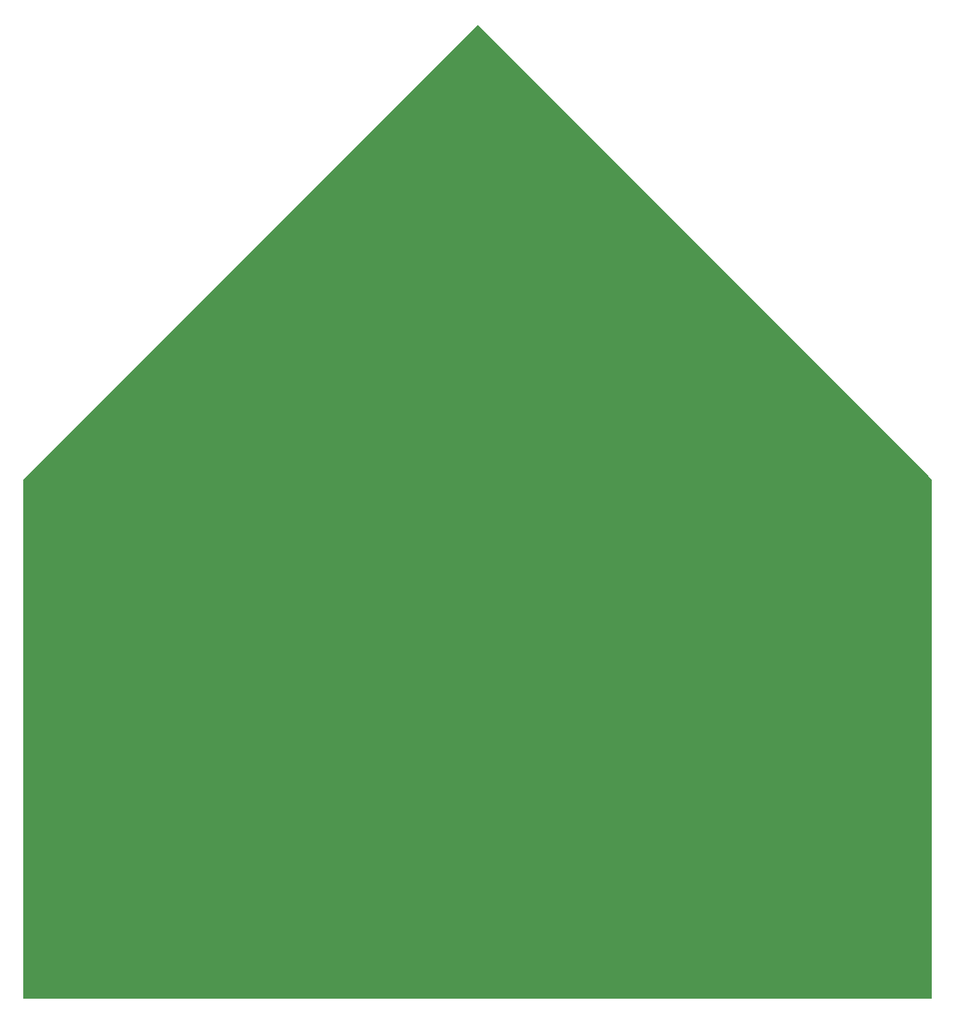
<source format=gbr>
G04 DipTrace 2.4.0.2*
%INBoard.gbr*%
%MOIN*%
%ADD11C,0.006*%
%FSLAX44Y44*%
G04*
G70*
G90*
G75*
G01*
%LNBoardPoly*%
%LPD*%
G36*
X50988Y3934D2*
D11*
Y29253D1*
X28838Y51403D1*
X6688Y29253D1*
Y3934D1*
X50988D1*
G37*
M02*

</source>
==
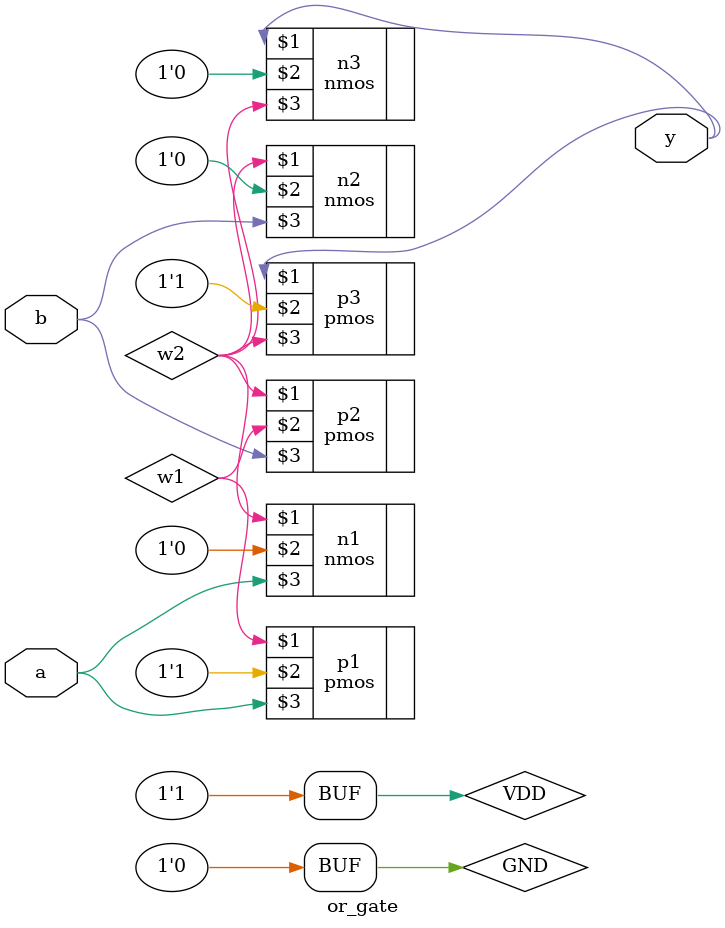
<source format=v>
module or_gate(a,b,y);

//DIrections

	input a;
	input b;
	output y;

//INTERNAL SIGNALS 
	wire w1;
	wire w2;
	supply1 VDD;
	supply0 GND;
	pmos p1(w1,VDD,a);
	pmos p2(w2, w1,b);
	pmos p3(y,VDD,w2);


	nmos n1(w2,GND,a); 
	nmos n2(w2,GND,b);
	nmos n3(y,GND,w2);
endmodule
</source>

• _EXERCISE OBJECTIVE_: Only a number is wanted here: the count of lines in the data that contain the string "source".

• _ANSWER TO THIS EXERCISE_: 4